En mi habitación, Rocío y yo nos enfrentabamos a un cuadro muy diferente. Nuestros cuerpos estaban bien, pero nuestras mentes y almas habían recibido más daño del que podría describir. No estaba preparada para tal nivel de salvajismo, brutalidad y terror. Y aquella situación ponía nuestra cordura en riesgo sin que nada ni nadie pudiera evitarlo. Nuestras madres pensaron en brindarnos asistencia médica, pero desistieron de la idea por alguna razón. Ellas saben algo que nosotras no y ese misterio es parte de aquel miedo oscuro, sombrío y primigenio.

La noche que vi la luz de luna nuevamente había sido precedida por un día seco de crisis, de llanto y depresión. Rocío lucía como drogada, estaba mareada por el desvelo, cansada y espantada. Habían pasado 7 días de pánico. Yo tampoco podía seguir más en pie. Estaba exhausta de miedo, tristeza y ansiedad. Estaba tan cansada, tan destruída, tan vejada y usada. El suicidio asomaba por mi mente. Ya no quería recordar más la sangre, las tripas, el olor de la carne. Y esta sensación en mi entrepierna, esta cosa...

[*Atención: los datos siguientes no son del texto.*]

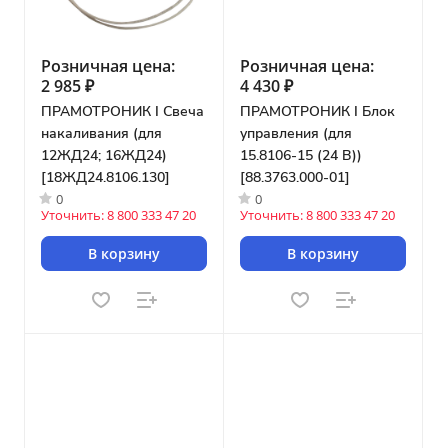
Розничная цена:
Розничная цена:
2 985 ₽
4 430 ₽
ПРАМОТРОНИК I Свеча
ПРАМОТРОНИК I Блок
накаливания (для
управления (для
12ЖД24; 16ЖД24)
15.8106-15 (24 В))
[18ЖД24.8106.130]
[88.3763.000-01]
0
0
Уточнить: 8 800 333 47 20
Уточнить: 8 800 333 47 20
В корзину
В корзину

Me pinchaba en todo el cuerpo, eran mil agujas. Sus tallos eran gruesos y duros, imbricados de filosas espinas. Pero su flor era hermosa y escarlata. Allí, flotando en un mar indefinido y obscuro, yacía mi cuerpo clavado a una cruz hecha con tallos de rosal. Mi corporeidad entera estaba desgarrada, ulcerada, y manaba una constante hemorragia que dejaba una cola viscosa y roja tras de sí, del mismo modo que la cola de un cometa disipándose en el espacio.

Algo se metía entre mis piernas, lo podía sentir. Era espinoso e invadía mi ser entero. Sus agujas me picaban por dentro y luego las sentía recorriendo mi piel. Dolía, y dolía, y dolía, pero había algo más; ese sentimiento de algo penetrándome, violándome, el tallo del rosal, ultrajándome, humillándome. Era... indescriptible, poderoso, aberrante, asqueroso, cosquilloso, húmedo, sin aire, gritar, gritar, más, más, gritar...

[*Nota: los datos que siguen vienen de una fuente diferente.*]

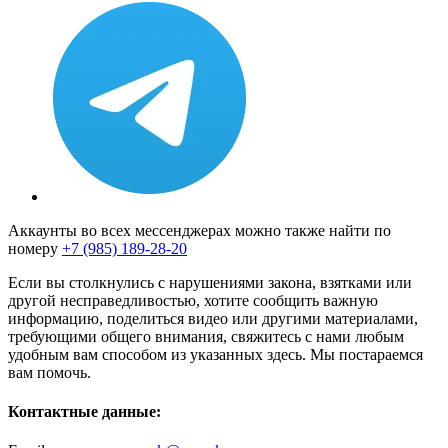
Аккаунты во всех мессенджерах можно также найти по
номеру
+7 (985) 189-28-20
Если вы столкнулись с нарушениями закона, взятками или
другой несправедливостью, хотите сообщить важную
информацию, поделиться видео или другими материалами,
требующими общего внимания, свяжитесь с нами любым
удобным вам способом из указанных здесь. Мы постараемся
вам помочь.
Контактные данные:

¿Por qué me hacen esto? ¿Por qué le hacen esto a mi cuerpo y mi alma? No quiero que siga. No quiero sentirme así. Esto es valioso y sagrado, no se lo puedo entregar al placer y al dolor. Esto debe suceder solo con él, con mi amado. Mi cuerpo y mi alma, y mi interior, son solo para él. ¿Por qué esta rosa tan hermosa me hace esto? ¿Por qué bebe mi sangre? ¿Por qué me viola de esta manera? ¿Tan asquerosa soy?

—Te equivocas —oí una voz.

Había una luz violeta delante mío, la voz venía de esa luz. Al inicio me dio miedo y vergüenza. No quería que me vieran desnuda, siendo ultrajada por este rosal. Pero esa aurora ultravioleta y magnífica me llenaba de paz.